● **TASK STATEMENT**
Reproduce the text of the data below word for word, leaving out the pictures.

=== Begin Enclosure ===

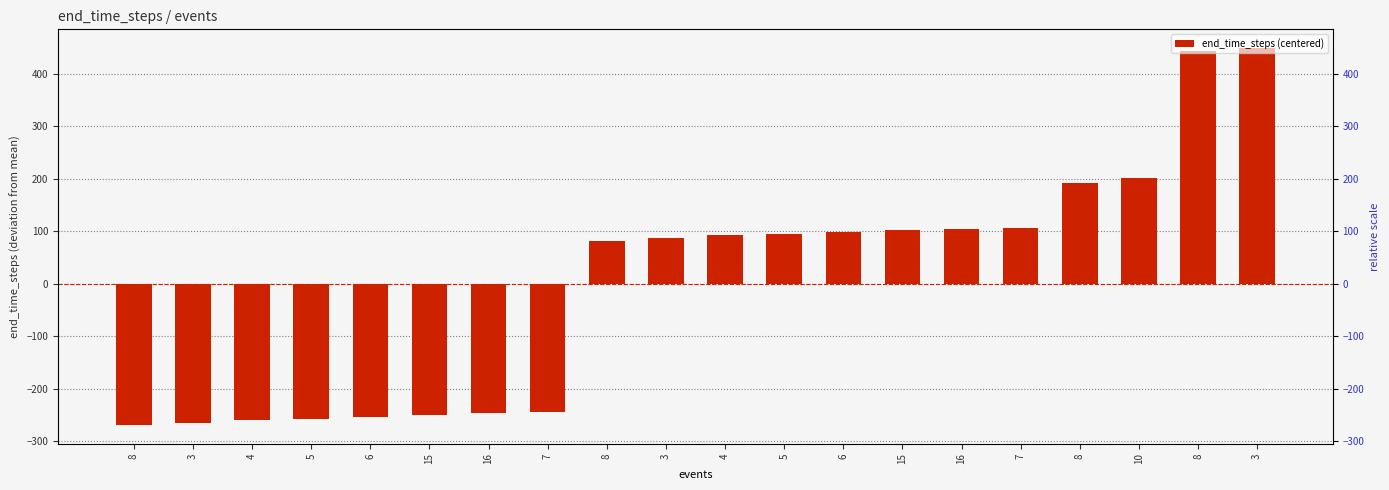

Which label corresponds to the largest value in the chart?

3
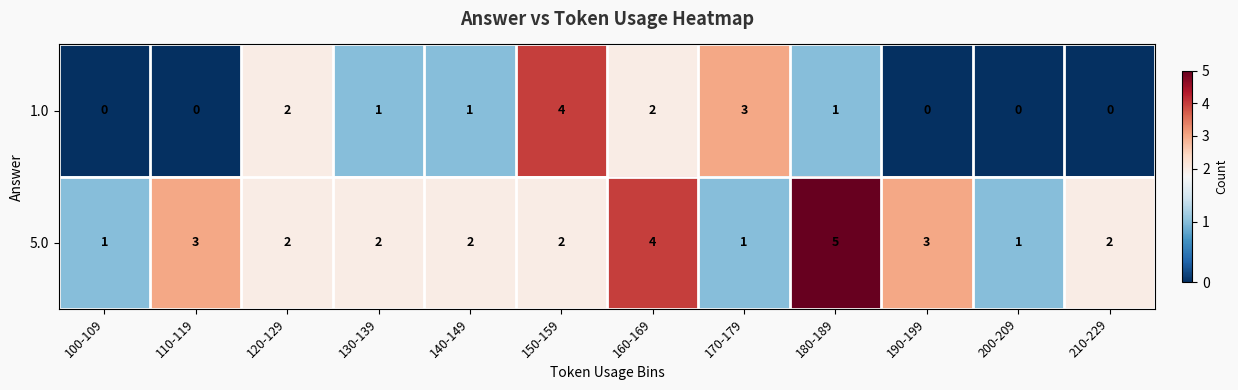

At which label does 5.0 first exceed 2?

110-119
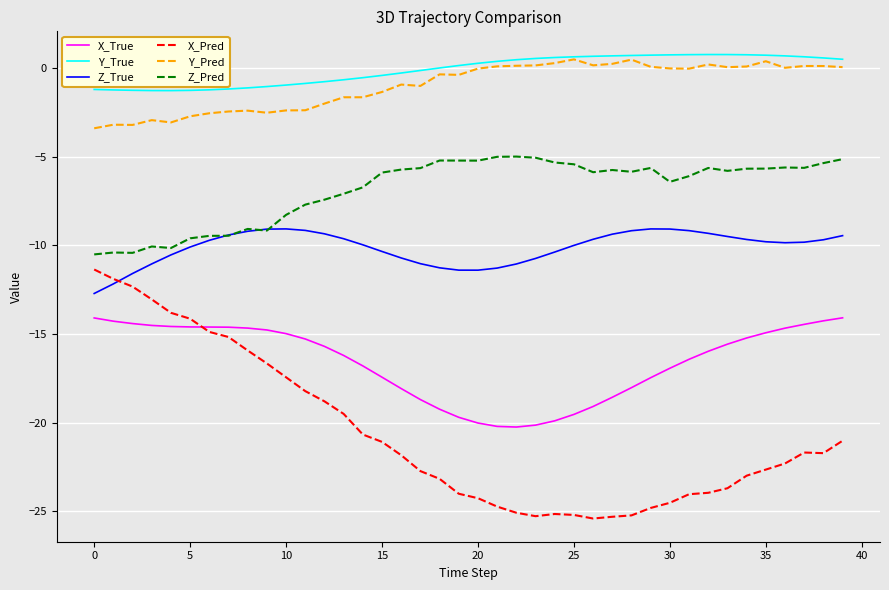

Which series has the widest spread of values?

X_Pred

=== End Enclosure ===

● **RESULT OF THE TASK**
Which label corresponds to the largest value in the chart?

3

At which label does 5.0 first exceed 2?

110-119

Which series has the widest spread of values?

X_Pred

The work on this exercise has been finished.